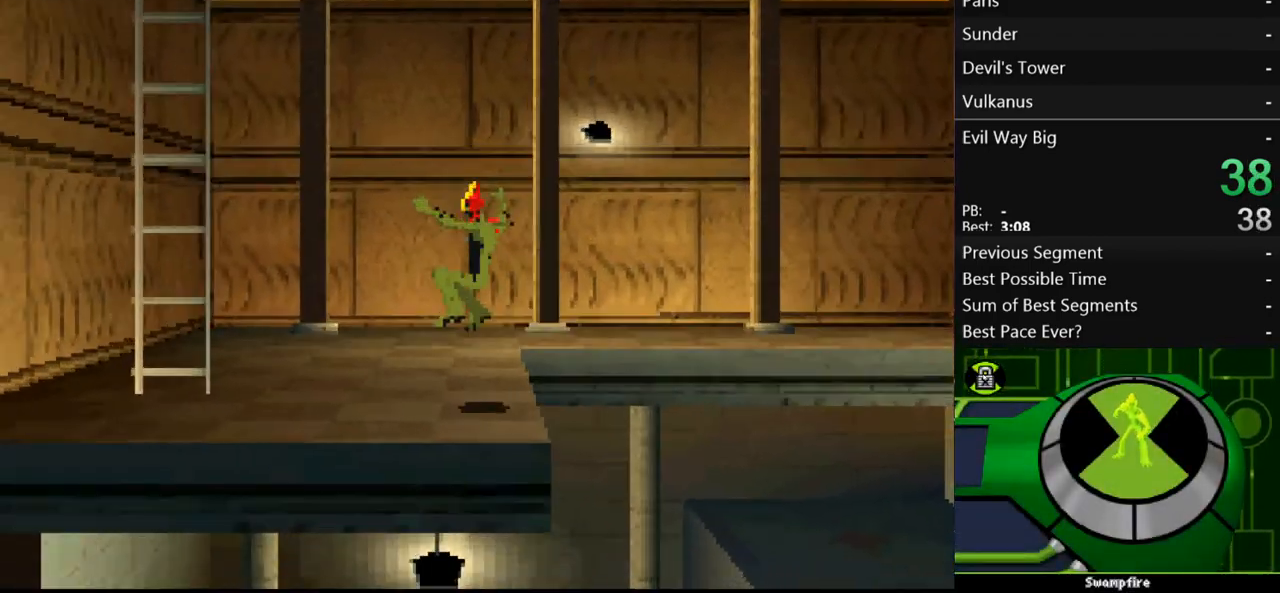
{"buttons": ["B"], "left_stick": "center", "right_stick": "center", "events": [[300, "left_stick", "center"], [333, "B", "down"], [433, "B", "up"], [500, "B", "down"]]}
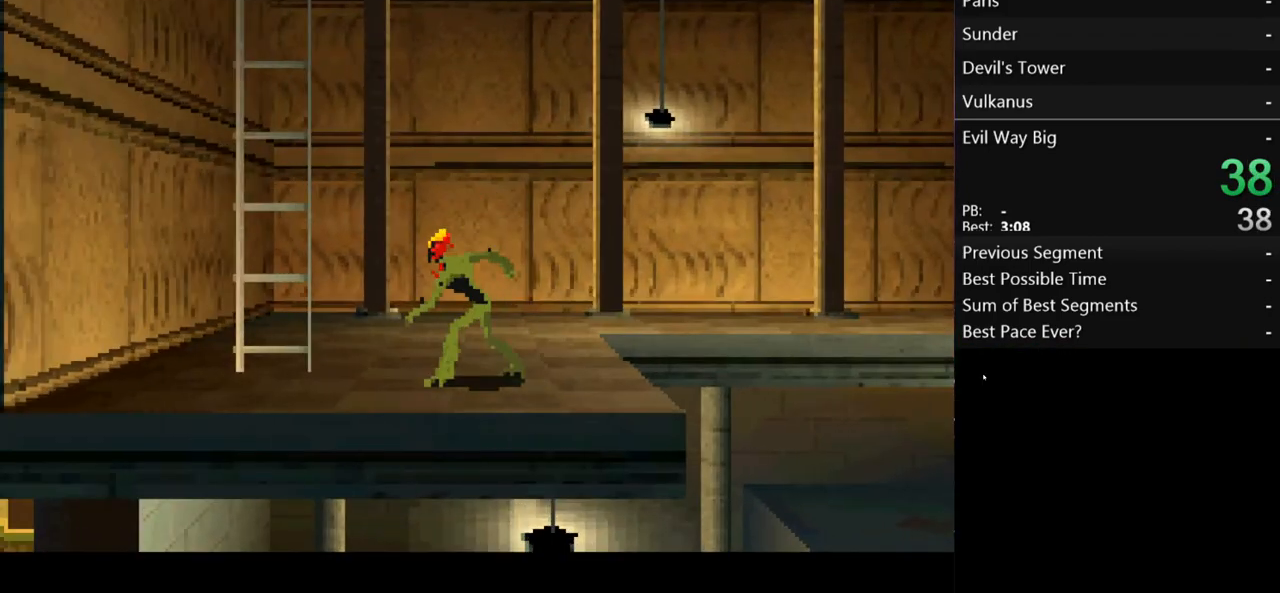
{"buttons": ["B"], "left_stick": "center", "right_stick": "center", "events": [[33, "B", "up"], [133, "B", "down"], [167, "B", "up"], [233, "B", "down"], [300, "B", "up"], [367, "B", "down"], [433, "B", "up"], [500, "B", "down"]]}
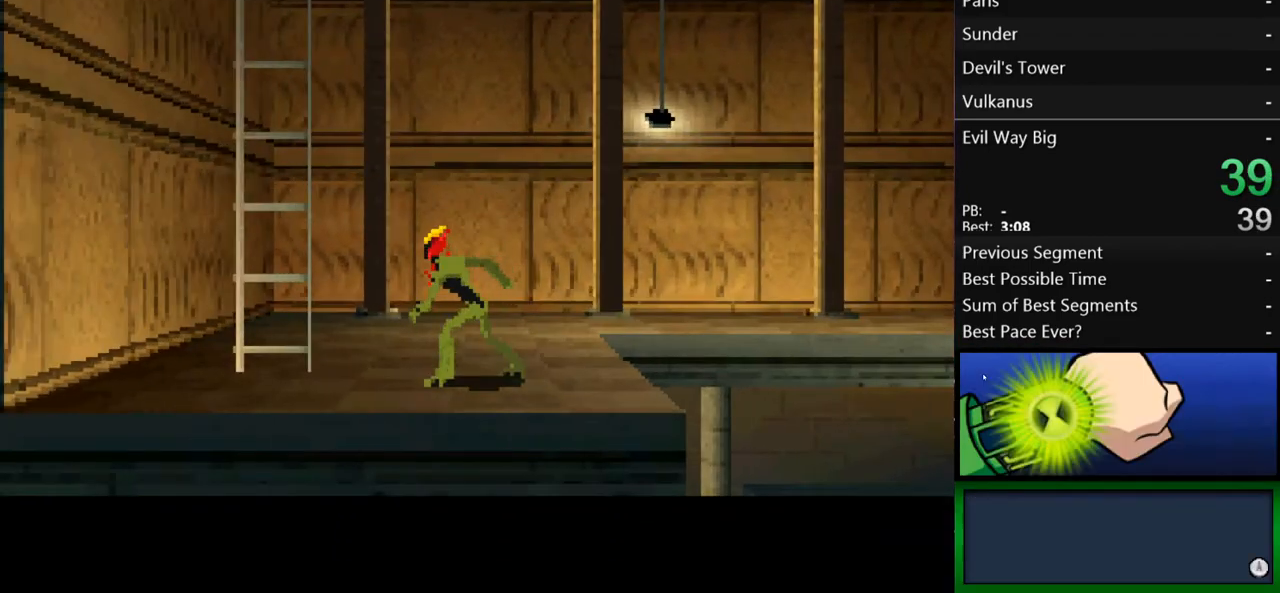
{"buttons": ["A"], "left_stick": "up-left", "right_stick": "center", "events": [[33, "B", "up"], [100, "B", "down"], [167, "B", "up"], [233, "B", "down"], [300, "B", "up"], [367, "B", "down"], [400, "B", "up"], [433, "left_stick", "up-left"], [500, "A", "down"]]}
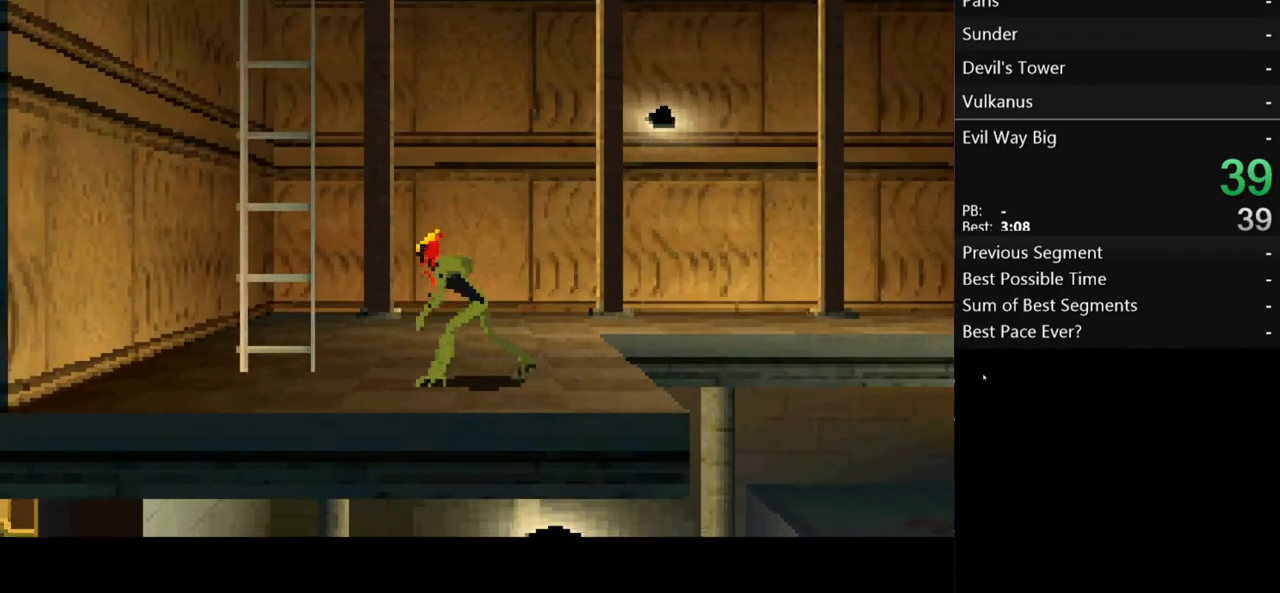
{"buttons": [], "left_stick": "up", "right_stick": "center", "events": [[267, "A", "up"], [400, "left_stick", "up"]]}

================

■ **Work required**: With the pictures removed, set down the entire listing exactly.

■ **Answer to this problem**:
{"buttons": ["B"], "left_stick": "center", "right_stick": "center", "events": [[300, "left_stick", "center"], [333, "B", "down"], [433, "B", "up"], [500, "B", "down"]]}
{"buttons": ["B"], "left_stick": "center", "right_stick": "center", "events": [[33, "B", "up"], [133, "B", "down"], [167, "B", "up"], [233, "B", "down"], [300, "B", "up"], [367, "B", "down"], [433, "B", "up"], [500, "B", "down"]]}
{"buttons": ["A"], "left_stick": "up-left", "right_stick": "center", "events": [[33, "B", "up"], [100, "B", "down"], [167, "B", "up"], [233, "B", "down"], [300, "B", "up"], [367, "B", "down"], [400, "B", "up"], [433, "left_stick", "up-left"], [500, "A", "down"]]}
{"buttons": [], "left_stick": "up", "right_stick": "center", "events": [[267, "A", "up"], [400, "left_stick", "up"]]}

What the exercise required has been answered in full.